▸ JOB
If a record below holds a picture, drop the picture and copy everything else exactly.

▸ RAW DATA
= Beginning of Section =

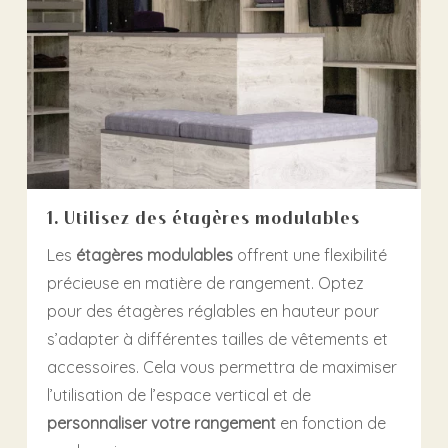
1. Utilisez des étagères modulables
Les
étagères modulables
offrent une flexibilité
précieuse en matière de rangement. Optez
pour des étagères réglables en hauteur pour
s’adapter à différentes tailles de vêtements et
accessoires. Cela vous permettra de maximiser
l’utilisation de l’espace vertical et de
personnaliser votre rangement
en fonction de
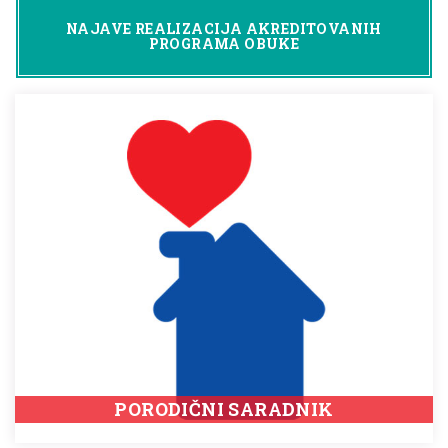
NAJAVE REALIZACIJA AKREDITOVANIH
PROGRAMA OBUKE
PORODIČNI SARADNIK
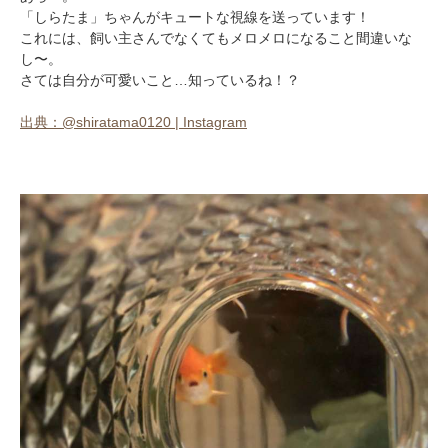
「しらたま」ちゃんがキュートな視線を送っています！
これには、飼い主さんでなくてもメロメロになること間違いな
し〜。
さては自分が可愛いこと…知っているね！？
出典：@shiratama0120 | Instagram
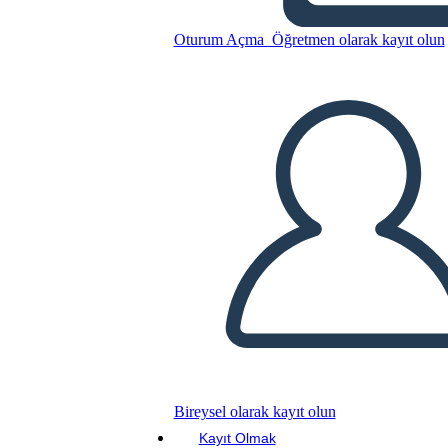
Oturum Açma
Öğretmen olarak kayıt olun
Ethos Pathos Logolar
Şablonu
Bu Öykü Panosunu kopyala
BİR HİKAYE PANOSU OLUŞTUR
SLAYT GÖSTERİSİNİ OYNAT
BENİ OKU
Bireysel olarak kayıt olun
Kayıt Olmak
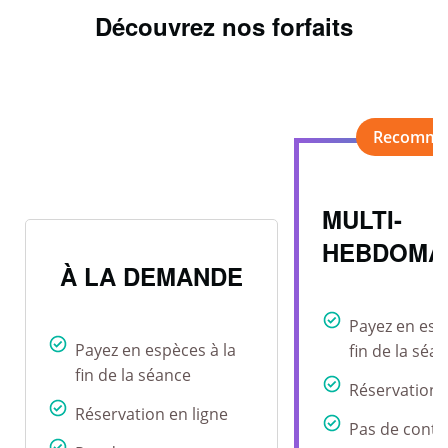
Découvrez nos forfaits
MULTI-
HEBDOMA
À LA DEMANDE
Payez en esp
Payez en espèces à la
fin de la séa
fin de la séance
Réservation 
Réservation en ligne
Pas de contr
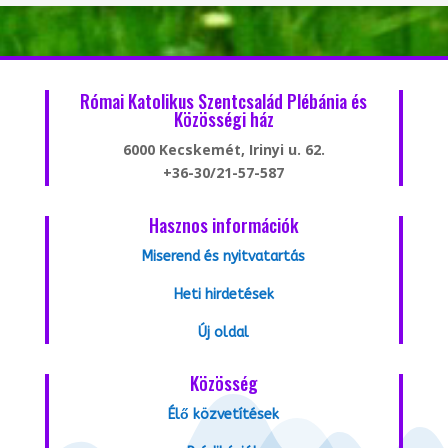
Római Katolikus Szentcsalád Plébánia és
Közösségi ház
6000 Kecskemét, Irinyi u. 62.
+36-30/21-57-587
Hasznos információk
Miserend és nyitvatartás
Heti hirdetések
Új oldal
Közösség
Élő közvetítések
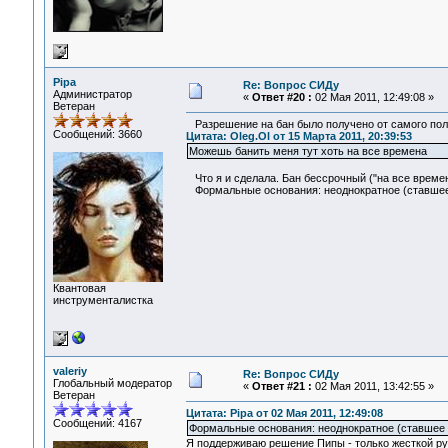
Pipa
Re: Вопрос СИДу
Администратор
«
Ответ #20 :
02 Мая 2011, 12:49:08 »
Ветеран
Разрешение на бан было получено от самого пол
Сообщений: 3660
Цитата: Oleg.Ol от 15 Марта 2011, 20:39:53
Можешь банить меня тут хоть на все времена
Что я и сделала. Бан бессрочный ("на все времен
Формальные основания: неоднократное (ставшее 
Квантовая
инструменталистка
valeriy
Re: Вопрос СИДу
Глобальный модератор
«
Ответ #21 :
02 Мая 2011, 13:42:55 »
Ветеран
Цитата: Pipa от 02 Мая 2011, 12:49:08
Сообщений: 4167
Формальные основания: неоднократное (ставшее с
Я поддерживаю решение Пипы - только жесткой рук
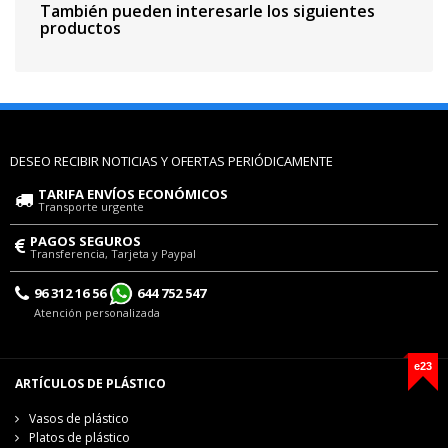
También pueden interesarle los siguientes
productos
DESEO RECIBIR NOTICIAS Y OFERTAS PERIÓDICAMENTE
TARIFA ENVÍOS ECONÓMICOS
Transporte urgente
PAGOS SEGUROS
Transferencia, Tarjeta y Paypal
96 312 16 56
644 752 547
Atención personalizada
e23
ARTÍCULOS DE PLÁSTICO
Vasos de plástico
Platos de plástico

= End of Section =

▸ OUTPUT FOR THIS TASK
1. Utilisez des étagères modulables
Les
étagères modulables
offrent une flexibilité
précieuse en matière de rangement. Optez
pour des étagères réglables en hauteur pour
s’adapter à différentes tailles de vêtements et
accessoires. Cela vous permettra de maximiser
l’utilisation de l’espace vertical et de
personnaliser votre rangement
en fonction de
NAJAVE REALIZACIJA AKREDITOVANIH
PROGRAMA OBUKE
PORODIČNI SARADNIK
「しらたま」ちゃんがキュートな視線を送っています！
これには、飼い主さんでなくてもメロメロになること間違いな
し〜。
さては自分が可愛いこと…知っているね！？
出典：@shiratama0120 | Instagram
Oturum Açma
Öğretmen olarak kayıt olun
Ethos Pathos Logolar
Şablonu
Bu Öykü Panosunu kopyala
BİR HİKAYE PANOSU OLUŞTUR
SLAYT GÖSTERİSİNİ OYNAT
BENİ OKU
Bireysel olarak kayıt olun
Kayıt Olmak
Découvrez nos forfaits
MULTI-
HEBDOMA
À LA DEMANDE
Payez en esp
Payez en espèces à la
fin de la séa
fin de la séance
Réservation 
Réservation en ligne
Pas de contr
Római Katolikus Szentcsalád Plébánia és
Közösségi ház
6000 Kecskemét, Irinyi u. 62.
+36-30/21-57-587
Hasznos információk
Miserend és nyitvatartás
Heti hirdetések
Új oldal
Közösség
Élő közvetítések
Pipa
Re: Вопрос СИДу
Администратор
«
Ответ #20 :
02 Мая 2011, 12:49:08 »
Ветеран
Разрешение на бан было получено от самого пол
Сообщений: 3660
Цитата: Oleg.Ol от 15 Марта 2011, 20:39:53
Можешь банить меня тут хоть на все времена
Что я и сделала. Бан бессрочный ("на все времен
Формальные основания: неоднократное (ставшее 
Квантовая
инструменталистка
valeriy
Re: Вопрос СИДу
Глобальный модератор
«
Ответ #21 :
02 Мая 2011, 13:42:55 »
Ветеран
Цитата: Pipa от 02 Мая 2011, 12:49:08
Сообщений: 4167
Формальные основания: неоднократное (ставшее с
Я поддерживаю решение Пипы - только жесткой рук
También pueden interesarle los siguientes
productos
DESEO RECIBIR NOTICIAS Y OFERTAS PERIÓDICAMENTE
TARIFA ENVÍOS ECONÓMICOS
Transporte urgente
PAGOS SEGUROS
Transferencia, Tarjeta y Paypal
96 312 16 56
644 752 547
Atención personalizada
e23
ARTÍCULOS DE PLÁSTICO
Vasos de plástico
Platos de plástico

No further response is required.